## WRITTEN TASK
Copy the data from the start through the line containing "運動不足解消には週2～3回、1回3", replacing "Fotografen" with "Fotostudios" and keeping everything else the same. Leave the pictures out of your answer.

## DATA EXTRACT
*** Block opens ***

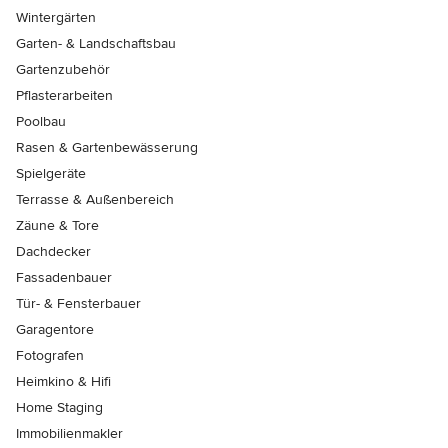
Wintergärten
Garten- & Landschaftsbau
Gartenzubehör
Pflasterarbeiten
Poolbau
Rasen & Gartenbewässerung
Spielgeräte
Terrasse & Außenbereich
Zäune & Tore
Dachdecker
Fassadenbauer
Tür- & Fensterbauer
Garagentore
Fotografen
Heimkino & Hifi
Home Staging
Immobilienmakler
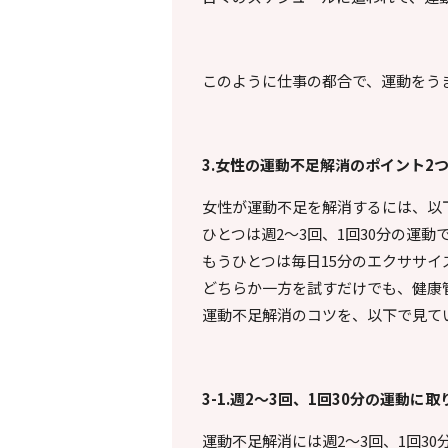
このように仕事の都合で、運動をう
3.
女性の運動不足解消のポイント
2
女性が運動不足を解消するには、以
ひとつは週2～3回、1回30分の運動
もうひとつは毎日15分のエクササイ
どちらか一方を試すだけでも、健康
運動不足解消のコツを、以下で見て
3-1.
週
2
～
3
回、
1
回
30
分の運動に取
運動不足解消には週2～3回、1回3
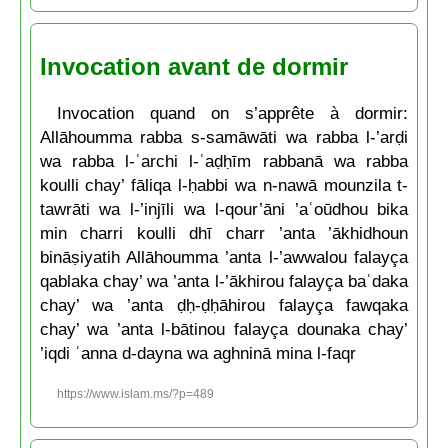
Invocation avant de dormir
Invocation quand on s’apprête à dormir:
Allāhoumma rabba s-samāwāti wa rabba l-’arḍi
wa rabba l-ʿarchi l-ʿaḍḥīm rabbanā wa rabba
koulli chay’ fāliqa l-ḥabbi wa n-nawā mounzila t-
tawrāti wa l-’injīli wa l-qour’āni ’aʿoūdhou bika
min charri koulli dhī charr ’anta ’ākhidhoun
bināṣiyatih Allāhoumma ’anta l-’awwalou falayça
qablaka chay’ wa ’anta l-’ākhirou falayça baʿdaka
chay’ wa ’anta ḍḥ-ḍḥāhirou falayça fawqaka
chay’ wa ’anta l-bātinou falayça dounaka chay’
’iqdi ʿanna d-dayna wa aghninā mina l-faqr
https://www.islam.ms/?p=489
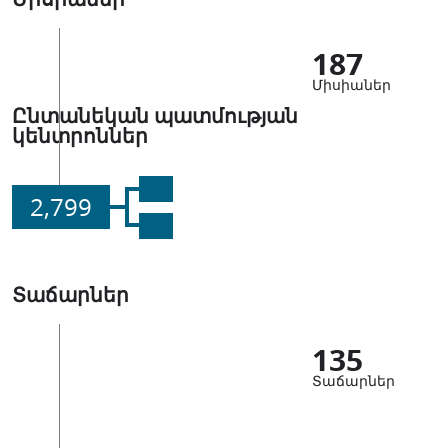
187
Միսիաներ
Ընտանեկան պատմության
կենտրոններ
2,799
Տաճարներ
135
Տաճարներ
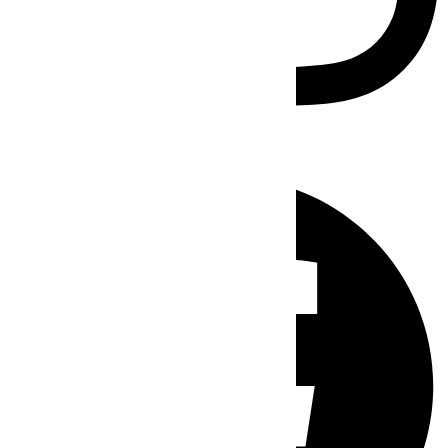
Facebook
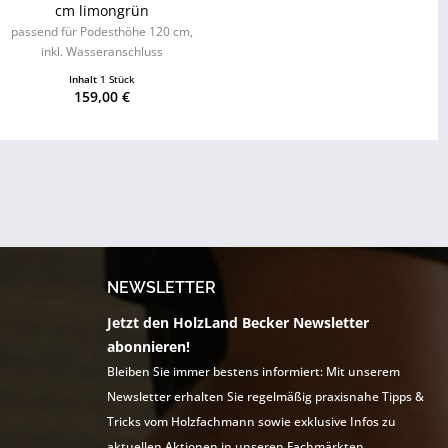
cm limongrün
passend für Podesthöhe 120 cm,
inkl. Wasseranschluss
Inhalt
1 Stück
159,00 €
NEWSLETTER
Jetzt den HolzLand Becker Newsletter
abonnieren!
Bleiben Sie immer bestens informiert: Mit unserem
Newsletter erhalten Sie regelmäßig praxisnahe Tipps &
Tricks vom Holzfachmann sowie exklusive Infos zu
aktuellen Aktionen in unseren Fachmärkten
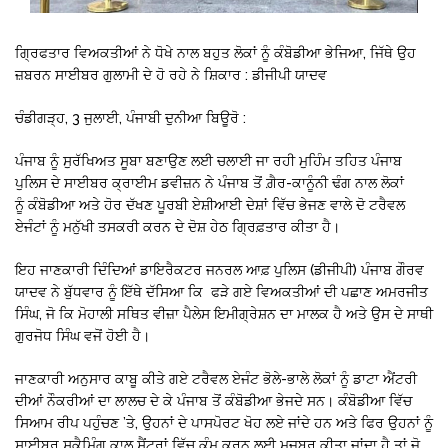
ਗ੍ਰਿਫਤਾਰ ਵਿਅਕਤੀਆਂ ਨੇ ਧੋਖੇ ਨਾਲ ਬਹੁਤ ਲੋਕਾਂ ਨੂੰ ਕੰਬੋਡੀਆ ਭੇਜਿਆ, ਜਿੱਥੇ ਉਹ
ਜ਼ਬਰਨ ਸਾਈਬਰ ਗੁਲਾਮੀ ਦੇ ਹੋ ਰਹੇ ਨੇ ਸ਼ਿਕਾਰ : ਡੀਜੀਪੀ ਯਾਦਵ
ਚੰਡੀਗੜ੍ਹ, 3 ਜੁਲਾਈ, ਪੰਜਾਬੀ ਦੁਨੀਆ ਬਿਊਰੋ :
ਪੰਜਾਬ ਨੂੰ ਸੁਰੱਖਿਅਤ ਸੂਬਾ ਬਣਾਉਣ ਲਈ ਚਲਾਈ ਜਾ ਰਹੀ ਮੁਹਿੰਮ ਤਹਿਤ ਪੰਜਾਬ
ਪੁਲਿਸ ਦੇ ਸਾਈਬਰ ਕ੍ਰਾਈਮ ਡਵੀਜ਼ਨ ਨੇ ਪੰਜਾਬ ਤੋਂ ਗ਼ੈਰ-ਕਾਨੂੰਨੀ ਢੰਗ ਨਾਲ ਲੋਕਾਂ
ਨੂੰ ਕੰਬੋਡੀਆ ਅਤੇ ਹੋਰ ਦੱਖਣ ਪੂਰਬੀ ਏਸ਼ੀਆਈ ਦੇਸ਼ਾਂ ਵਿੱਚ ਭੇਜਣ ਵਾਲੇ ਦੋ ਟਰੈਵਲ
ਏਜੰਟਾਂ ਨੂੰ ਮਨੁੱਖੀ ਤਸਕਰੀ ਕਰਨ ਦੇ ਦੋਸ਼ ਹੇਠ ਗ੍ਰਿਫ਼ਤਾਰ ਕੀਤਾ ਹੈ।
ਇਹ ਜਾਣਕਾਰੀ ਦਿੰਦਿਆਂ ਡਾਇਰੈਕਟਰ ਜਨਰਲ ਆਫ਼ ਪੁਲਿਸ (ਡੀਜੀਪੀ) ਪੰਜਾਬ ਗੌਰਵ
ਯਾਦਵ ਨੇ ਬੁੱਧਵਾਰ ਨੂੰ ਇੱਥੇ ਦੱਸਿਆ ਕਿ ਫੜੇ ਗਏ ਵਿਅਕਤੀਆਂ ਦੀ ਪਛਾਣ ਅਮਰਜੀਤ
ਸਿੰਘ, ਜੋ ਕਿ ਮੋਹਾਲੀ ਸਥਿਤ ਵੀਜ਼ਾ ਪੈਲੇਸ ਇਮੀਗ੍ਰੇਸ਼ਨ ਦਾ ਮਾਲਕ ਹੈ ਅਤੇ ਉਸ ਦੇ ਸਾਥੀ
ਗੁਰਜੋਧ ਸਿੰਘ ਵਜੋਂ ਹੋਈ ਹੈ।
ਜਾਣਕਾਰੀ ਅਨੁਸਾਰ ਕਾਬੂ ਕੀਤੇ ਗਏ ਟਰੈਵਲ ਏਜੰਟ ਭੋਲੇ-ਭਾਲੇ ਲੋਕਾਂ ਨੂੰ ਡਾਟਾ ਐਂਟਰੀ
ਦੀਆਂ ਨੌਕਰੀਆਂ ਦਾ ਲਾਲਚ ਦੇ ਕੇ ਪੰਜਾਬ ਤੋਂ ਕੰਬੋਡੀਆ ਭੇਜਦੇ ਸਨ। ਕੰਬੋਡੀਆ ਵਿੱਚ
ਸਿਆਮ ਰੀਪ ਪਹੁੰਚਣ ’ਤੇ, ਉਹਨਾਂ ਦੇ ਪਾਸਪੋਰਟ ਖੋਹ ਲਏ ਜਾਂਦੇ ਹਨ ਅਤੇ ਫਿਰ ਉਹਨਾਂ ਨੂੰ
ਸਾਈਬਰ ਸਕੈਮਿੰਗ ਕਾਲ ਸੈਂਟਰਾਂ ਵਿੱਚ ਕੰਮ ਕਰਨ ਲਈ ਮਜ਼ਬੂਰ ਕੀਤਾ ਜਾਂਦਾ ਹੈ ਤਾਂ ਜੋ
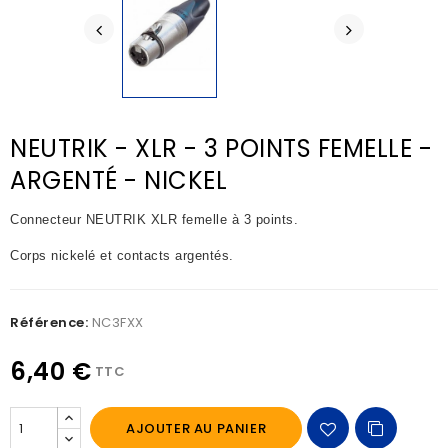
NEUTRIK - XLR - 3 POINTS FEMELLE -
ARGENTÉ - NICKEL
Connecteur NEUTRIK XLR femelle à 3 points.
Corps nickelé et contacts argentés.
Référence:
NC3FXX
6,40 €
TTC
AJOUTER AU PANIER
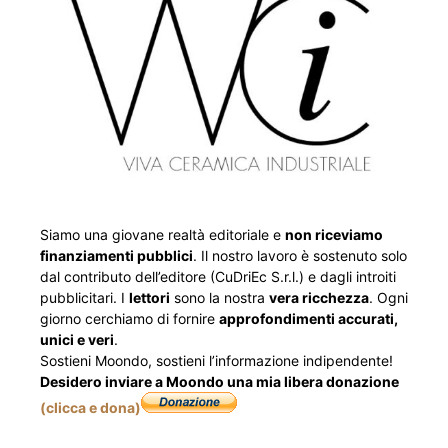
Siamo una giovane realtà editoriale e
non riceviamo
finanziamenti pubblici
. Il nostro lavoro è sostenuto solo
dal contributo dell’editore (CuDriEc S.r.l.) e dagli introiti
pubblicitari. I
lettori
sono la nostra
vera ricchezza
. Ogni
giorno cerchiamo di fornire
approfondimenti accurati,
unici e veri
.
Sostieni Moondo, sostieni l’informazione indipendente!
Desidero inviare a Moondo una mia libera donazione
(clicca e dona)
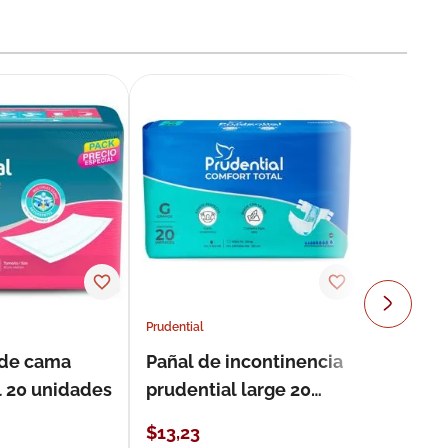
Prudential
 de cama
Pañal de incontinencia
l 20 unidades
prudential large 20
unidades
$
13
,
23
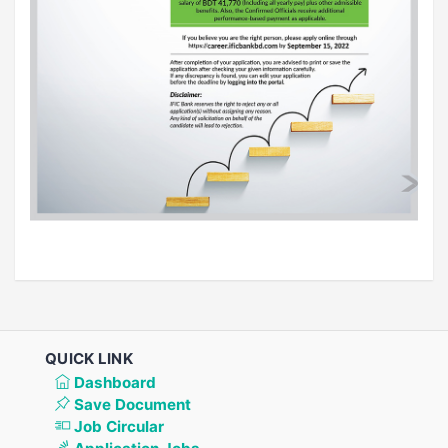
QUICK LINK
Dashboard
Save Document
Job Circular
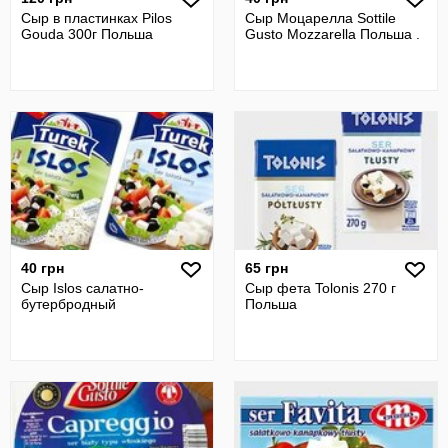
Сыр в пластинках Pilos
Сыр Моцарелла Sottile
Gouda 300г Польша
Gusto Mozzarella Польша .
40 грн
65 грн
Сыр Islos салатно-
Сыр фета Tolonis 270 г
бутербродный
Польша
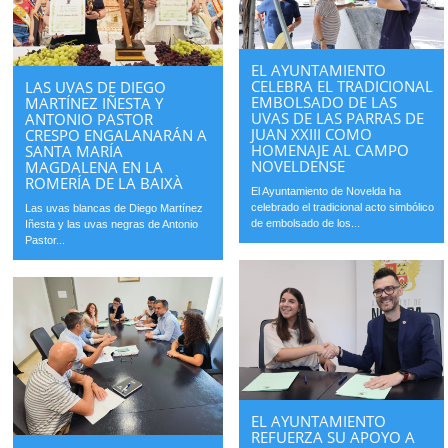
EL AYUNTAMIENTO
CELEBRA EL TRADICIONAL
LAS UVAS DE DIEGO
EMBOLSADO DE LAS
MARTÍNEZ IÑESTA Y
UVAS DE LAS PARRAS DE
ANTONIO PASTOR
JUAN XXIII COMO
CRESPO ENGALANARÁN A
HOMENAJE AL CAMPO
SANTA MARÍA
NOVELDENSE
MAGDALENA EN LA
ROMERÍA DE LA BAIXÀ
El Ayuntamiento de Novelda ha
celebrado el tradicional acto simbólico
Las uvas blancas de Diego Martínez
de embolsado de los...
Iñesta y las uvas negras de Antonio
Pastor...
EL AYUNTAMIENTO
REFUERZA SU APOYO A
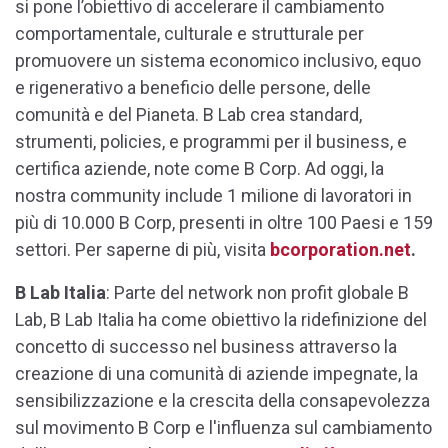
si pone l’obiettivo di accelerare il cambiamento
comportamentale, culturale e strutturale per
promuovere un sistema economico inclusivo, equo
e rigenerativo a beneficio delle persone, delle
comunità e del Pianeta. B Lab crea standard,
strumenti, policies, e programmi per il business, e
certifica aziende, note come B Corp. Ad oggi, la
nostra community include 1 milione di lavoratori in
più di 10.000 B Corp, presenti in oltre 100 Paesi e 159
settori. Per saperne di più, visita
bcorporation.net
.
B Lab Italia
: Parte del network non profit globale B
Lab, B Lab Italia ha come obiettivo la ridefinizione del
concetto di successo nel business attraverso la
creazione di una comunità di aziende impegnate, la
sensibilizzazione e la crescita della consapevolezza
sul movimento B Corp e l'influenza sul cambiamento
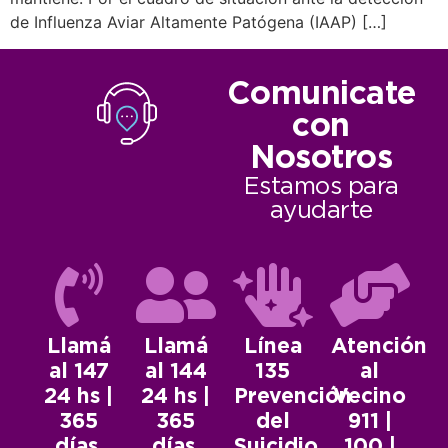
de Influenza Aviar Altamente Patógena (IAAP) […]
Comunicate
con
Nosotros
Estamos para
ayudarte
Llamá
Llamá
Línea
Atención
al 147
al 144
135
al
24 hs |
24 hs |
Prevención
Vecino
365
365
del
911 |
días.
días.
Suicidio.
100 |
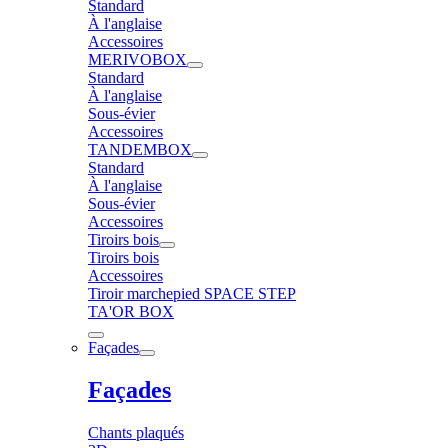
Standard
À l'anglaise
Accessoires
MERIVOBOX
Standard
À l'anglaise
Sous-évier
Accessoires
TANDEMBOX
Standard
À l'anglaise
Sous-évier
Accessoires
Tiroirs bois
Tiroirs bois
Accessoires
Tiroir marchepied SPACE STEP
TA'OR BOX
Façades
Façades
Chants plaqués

*** Block closes ***

## COMPLETED TASK
Wintergärten
Garten- & Landschaftsbau
Gartenzubehör
Pflasterarbeiten
Poolbau
Rasen & Gartenbewässerung
Spielgeräte
Terrasse & Außenbereich
Zäune & Tore
Dachdecker
Fassadenbauer
Tür- & Fensterbauer
Garagentore
Fotostudios
Heimkino & Hifi
Home Staging
Immobilienmakler
このように仕事の都合で、運動をう
3.
女性の運動不足解消のポイント
2
女性が運動不足を解消するには、以
ひとつは週2～3回、1回30分の運動
もうひとつは毎日15分のエクササイ
どちらか一方を試すだけでも、健康
運動不足解消のコツを、以下で見て
3-1.
週
2
～
3
回、
1
回
30
分の運動に取
運動不足解消には週2～3回、1回3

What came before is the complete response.